Road Trip (2000)

reviewed by
Scott Renshaw


ROAD TRIP (DreamWorks) Starring: Breckin Meyer, Seann William Scott, Amy Smart, Paulo Costanzo, DJ Qualls, Tom Green. Screenplay: Todd Phillips and Scot Armstrong. Producers: Daniel Goldberg and Joe Medjuck. Director: Todd Phillips. MPAA Rating: R (nudity, sexual situations, adult humor, profanity) Running Time: 92 minutes. Reviewed by Scott Renshaw.

Having passed the year for which the designation "sophomoric" is named in the mid-1980s, my perspective on a film like ROAD TRIP is bound to be skewed. It is part of a grand tradition of leering, sniggering comedies in which the anti-social behavior and hormone-fueled idiocy of 18-year-olds (portrayed by 25-year-olds) are celebrated for the entertainment of 15-year-olds. But I remember a time when such tales were sublimely crude (ANIMAL HOUSE) rather than ridiculously crude (AMERICAN PIE), when the goal was celebrating an anarchic spirit rather than seeing how much bodily fluid you could get away with in an R-rated film. Pushing the envelope, Farrelly brothers-style, can be fun; stuffing the envelope to the point that it requires hundreds of dollars in postage can become a simple, wearying exercise in "can we get away with this?"

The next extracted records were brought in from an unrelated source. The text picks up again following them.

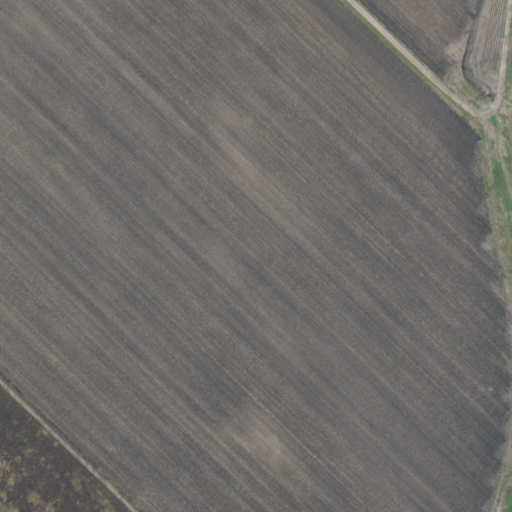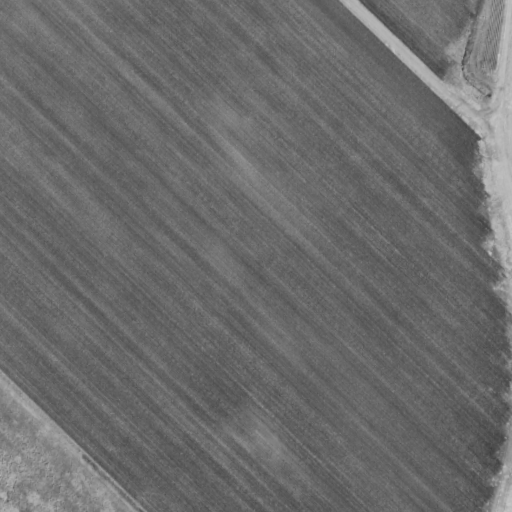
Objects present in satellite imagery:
road: (486, 223)
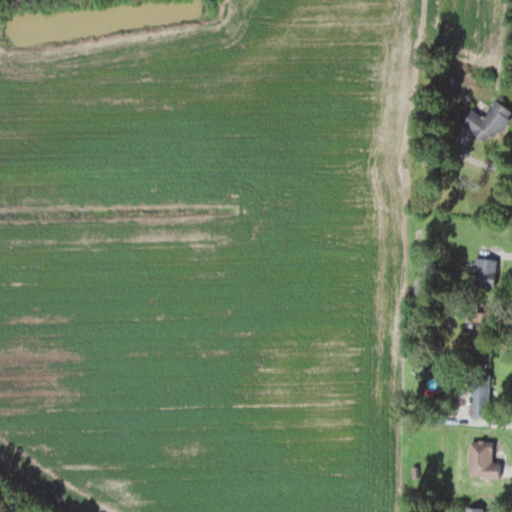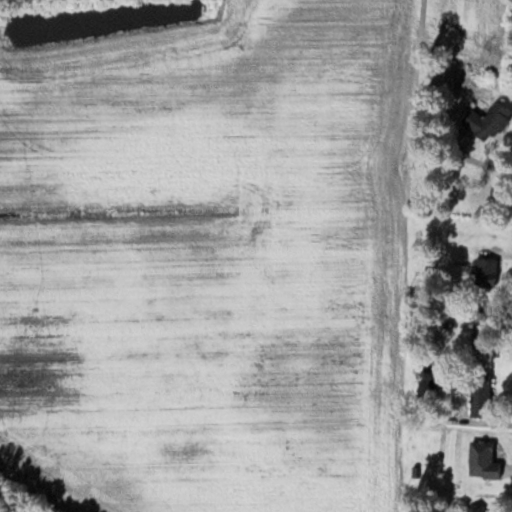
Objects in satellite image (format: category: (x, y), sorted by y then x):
building: (486, 120)
building: (486, 272)
building: (478, 393)
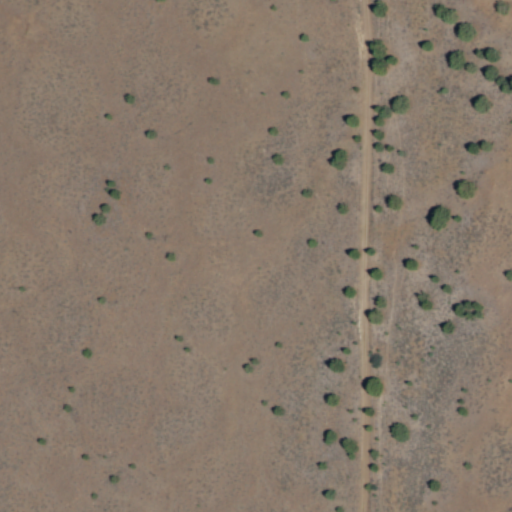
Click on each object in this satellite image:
road: (367, 255)
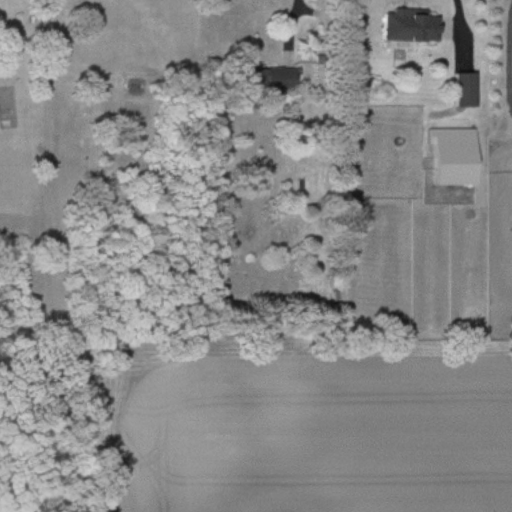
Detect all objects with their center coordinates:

If you belong to that demographic that finds a joke most appealing when it's accompanied by a groan of disgust, have we got a treat for you. ROAD TRIP is framed as a tale of infamy told by a campus tour guide named Barry (Tom Green) at the fictional University of Ithaca. He tells of Josh Parker (Breckin Meyer), an earnest enough fellow in a long-distance relationship with a childhood sweetheart attending college in Austin, Texas. When Josh hooks up one night with Beth (Amy Smart) and videotapes their tryst, he thinks it's a momentary lapse ... until he discovers that one of his roommates has mailed the tape to his girlfriend Tiffany. Soon Josh and three pals -- libertine E.L. (Seann William Scott), brilliant Rubin (Paulo Costanzo) and geeky Kyle (DJ Qualls) -- are on the road for Austin, racing the clock to get to the tape before Tiffany returns to school from a family funeral.

I believe it should go without saying that the quartet takes a few detours before reaching Texas. Most of those detours involve the Sacred Duo of Collegiate Intemperance: mood-altering substances and sex. There's a stop to make deposits at a sperm bank when they run out of money. There's a stop at a college where they end up partying with members of a black fraternity, and where Kyle loses his virginity to a corpulent woman. And there's an overnight stay with an elderly couple where the grizzled man of the house gets stoned and hallucinates a conversation with his dog. It's a regular cornucopia of crudeness, choreographed by director Todd Phillips with all the voyeuristic vigor he demonstrated when choreographing (allegedly) the outrageous antics in the staged (allegedly) "documentary" FRAT HOUSE.

Only it's just not all that funny. Unlike the pointlessly message-mongering AMERICAN PIE, ROAD TRIP never pretends to be anything more than a cesspool of moral depravity. It's even refreshing in a twisted way that the girl who seduces Josh -- inspiring the cross-country recovery mission in the first place -- actually becomes the film's heroine, daring to suggest that sexually aggressive women can also be nice people. But ROAD TRIP's singularity of purpose doesn't translate into much manic energy. Its low-brow set pieces are pitched at obvious incongruities: the pairing of rail-thin Kyle with his substantial ladyfriend, an old man sporting an obvious erection, the macho E.L. delighting in a prostate massage. There's not much of a sense of comic discovery to ROAD TRIP's gags; they're the gags teenagers are expected to laugh at.

Deserved kudos do go to Tom Green, the MTV variety show host-cum-circus geek who plays the demented Barry. Green's act can be off-putting, but he's surprisingly funny as the perpetual undergrad with an unhealthy obsession with Rubin's pet python ("unleash the fury" has already become part of my film-based lexicon). His scenes are some of the only moments in ROAD TRIP where you can't be sure exactly what's going to happen next. The rest of this trip meanders through some extremely familiar countryside, and not familiar in a way that inspires fond comparisons to classic genre cousins. ROAD TRIP is comedy a level removed from anything that could be really funny, because it's all about how funny the mere idea of a profane, stoned dog could be. As the real classics of sophomoric humor have proved over the years, even when it comes to gross-outs, execution is everything.

     On the Renshaw scale of 0 to 10 road squalors:  4.